New Scientist chose to amuse us with 10 oddities from London’s Wellcome Library that made even the staff scratch their heads in puzzlement. I found myself engaged with their series of photographs of peculiar objects, like weird amputated paws and [spoiler alert] nipple protectors. I took their multiple-choice quiz reminding me of our limitless ignorance.

The BBC distracted us momentarily with the possibly momentous announcement of the detection of signals that could indicate the presence of dark matter. The irony is infinite. Just as we start to figure out the universe, we deprogram our own life support.

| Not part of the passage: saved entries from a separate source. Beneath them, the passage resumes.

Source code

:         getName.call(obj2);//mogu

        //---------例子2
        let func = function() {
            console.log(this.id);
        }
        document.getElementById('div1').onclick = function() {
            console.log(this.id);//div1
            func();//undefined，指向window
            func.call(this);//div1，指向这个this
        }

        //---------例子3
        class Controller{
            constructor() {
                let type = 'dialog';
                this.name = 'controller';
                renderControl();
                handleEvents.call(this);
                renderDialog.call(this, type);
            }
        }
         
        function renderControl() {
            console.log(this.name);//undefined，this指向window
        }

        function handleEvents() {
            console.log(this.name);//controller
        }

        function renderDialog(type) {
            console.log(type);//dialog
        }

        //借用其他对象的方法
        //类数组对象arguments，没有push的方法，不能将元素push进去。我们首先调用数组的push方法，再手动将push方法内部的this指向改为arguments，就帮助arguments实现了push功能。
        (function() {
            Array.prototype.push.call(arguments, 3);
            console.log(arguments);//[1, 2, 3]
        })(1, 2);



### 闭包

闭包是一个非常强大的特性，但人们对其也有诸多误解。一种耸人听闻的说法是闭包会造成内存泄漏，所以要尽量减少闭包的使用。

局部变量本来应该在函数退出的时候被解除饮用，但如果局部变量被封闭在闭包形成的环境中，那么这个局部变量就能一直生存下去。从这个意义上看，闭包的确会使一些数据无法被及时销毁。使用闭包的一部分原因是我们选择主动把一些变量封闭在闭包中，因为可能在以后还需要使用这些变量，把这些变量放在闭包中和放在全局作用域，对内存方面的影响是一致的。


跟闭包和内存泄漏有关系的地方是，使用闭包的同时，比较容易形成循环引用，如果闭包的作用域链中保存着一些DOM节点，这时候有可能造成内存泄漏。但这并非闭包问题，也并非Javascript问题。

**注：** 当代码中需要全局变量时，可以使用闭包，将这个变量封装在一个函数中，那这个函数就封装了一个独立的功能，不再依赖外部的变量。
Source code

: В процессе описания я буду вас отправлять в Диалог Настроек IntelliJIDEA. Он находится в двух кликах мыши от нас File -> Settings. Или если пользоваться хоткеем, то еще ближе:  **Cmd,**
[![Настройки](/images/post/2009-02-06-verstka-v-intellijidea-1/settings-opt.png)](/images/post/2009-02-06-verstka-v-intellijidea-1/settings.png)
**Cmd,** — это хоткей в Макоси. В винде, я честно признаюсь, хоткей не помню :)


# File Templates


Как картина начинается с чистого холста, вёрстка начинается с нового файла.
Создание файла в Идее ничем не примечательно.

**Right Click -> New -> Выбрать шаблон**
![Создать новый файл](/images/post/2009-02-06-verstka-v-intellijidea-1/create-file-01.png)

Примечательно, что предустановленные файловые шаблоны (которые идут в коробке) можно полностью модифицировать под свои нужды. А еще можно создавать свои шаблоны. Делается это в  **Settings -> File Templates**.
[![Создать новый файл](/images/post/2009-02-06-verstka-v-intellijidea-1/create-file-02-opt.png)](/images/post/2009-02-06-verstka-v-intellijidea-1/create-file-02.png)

I managed to get really lost in Science Now’s The Origins of Tidiness, detailing at an 800,000-year-old hominin site in Israel where Homo heidelbergensis practised super housekeeping:

“The team found that hominin activities were concentrated in two main areas at opposite ends of the strip. Knapping of stone tools made from flint was concentrated in the northwest area, while production of tools made from basalt and limestone was concentrated around a hearth in the southeast. There was also a clear pattern of animal and plant remains. For example, remains of crabs consumed by the hominins were clustered around the hearth, as were the remains of nuts and stone tools, such as anvils and choppers, suitable for cracking them open. On the other hand, fish bones were found in two clusters, one at each end of the excavated area. The team concludes, in its report on the findings in the 18 December issue of Science, that the hominins’ division of their living space into designated activity areas is a sign of “sophisticated cognition” once thought to be the special preserve of modern humans.”

That’s pretty exciting. But then I realized that 800,000 years later, we still can’t put our planetary house in order.